[[ TEXT PASSAGE open ]]

MapKit Tutorial: Getting Started

This app doesn’t have tabs, either :wink:

did you change the UIButton initializer in viewForAnnotation? at the end of // 3:

view.rightCalloutAccessoryView = UIButton(type: .DetailDisclosure) as UIView

did the detail button appear when you did just the David Kalakaua statue? before parsing the JSON file

also, did you set ViewController to be mapView.delegate, in viewDidLoad? if I comment out that line, I get the pin info, but no detail button.

Ah thank you Meister, you saved me. By some reason my line was like this:

view.rightCalloutAccessoryView = UIButton(type: UIButtonType.System) as! UIView

I must have changed it thinking about Swift 2. The correct, as you said is:

view.rightCalloutAccessoryView = UIButton(type: .DetailDisclosure) as UIView

The other aspects you mentioned are Ok. By the way, by any chance, do you know an easy way to change these Pins to figures? I’ll need it for my project!

[[ TEXT PASSAGE closed ]]
[[ EXERCISE DATA open ]]

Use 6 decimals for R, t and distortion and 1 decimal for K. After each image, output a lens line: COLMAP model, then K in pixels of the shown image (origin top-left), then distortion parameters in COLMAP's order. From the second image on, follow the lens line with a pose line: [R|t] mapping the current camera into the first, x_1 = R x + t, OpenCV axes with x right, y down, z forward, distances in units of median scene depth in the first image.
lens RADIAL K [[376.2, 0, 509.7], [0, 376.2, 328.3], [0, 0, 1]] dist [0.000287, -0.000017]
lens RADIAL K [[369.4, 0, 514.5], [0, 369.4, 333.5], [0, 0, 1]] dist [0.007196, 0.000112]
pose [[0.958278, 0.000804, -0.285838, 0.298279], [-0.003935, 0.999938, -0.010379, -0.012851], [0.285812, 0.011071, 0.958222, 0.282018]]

[[ EXERCISE DATA closed ]]

**BRIEF A**
Change "project" to "app" in the passage of the MapKit discussion starting at "also, did you" and ending at "for my project!", and give the revised passage.
**BRIEF B**
Answer these questions from the MapKit discussion:
(i) Which button type does the corrected line pass to UIButton?
(ii) In which method should ViewController be set as mapView.delegate?
(iii) What was the poster thinking about when the line got changed?
**BRIEF C**
Pick up the MapKit discussion after its last sentence and continue it.
The listing above comes from a different source than the MapKit discussion.

**RESULT A**
also, did you set ViewController to be mapView.delegate, in viewDidLoad? if I comment out that line, I get the pin info, but no detail button.

Ah thank you Meister, you saved me. By some reason my line was like this:

view.rightCalloutAccessoryView = UIButton(type: UIButtonType.System) as! UIView

I must have changed it thinking about Swift 2. The correct, as you said is:

view.rightCalloutAccessoryView = UIButton(type: .DetailDisclosure) as UIView

The other aspects you mentioned are Ok. By the way, by any chance, do you know an easy way to change these Pins to figures? I’ll need it for my app!

**RESULT B**
(i) .DetailDisclosure
(ii) viewDidLoad
(iii) Swift 2

**RESULT C**
https://www.raywenderlich.com/87008/overlay-views-mapkit-swift-tutorial

Man, this website gives me a headache! Reading through this “tutorial” is a nightmare. The author clearly understands programming but lacks the ability to teach. Instead of teaching and explaining what what’s going on there are smart-ass remarks like, and I quote, “OK, so the title, locationName and coordinate properties will be used for the MKAnnotation object, but what’s the discipline property for? You’ll find out later in this tutorial ;]” When I read this sentence and came to that snarky smily face I literally wanted to slap the author of this article. It’s like the author is giving me the big middle finger. How about you f*ing explain what the hell you’re doing?? Guess what’s in my head is the WORST method of teaching. It is very ineffective. Also, there’s the fact that the author starts bringing in other random shit that has nothing to do with the topic at hand in the case of “In this case, your ViewController will be the delegate for the map view. To avoid clutter and improve readability, you’ll create an extension of ViewController in a separate file.” What the fuck?? This isn’t a “ViewController readability” tutorial, or a “ViewController extension” tutorial. Leave that extra garbage that detracts from the focus of the article OUT of the article. Damn.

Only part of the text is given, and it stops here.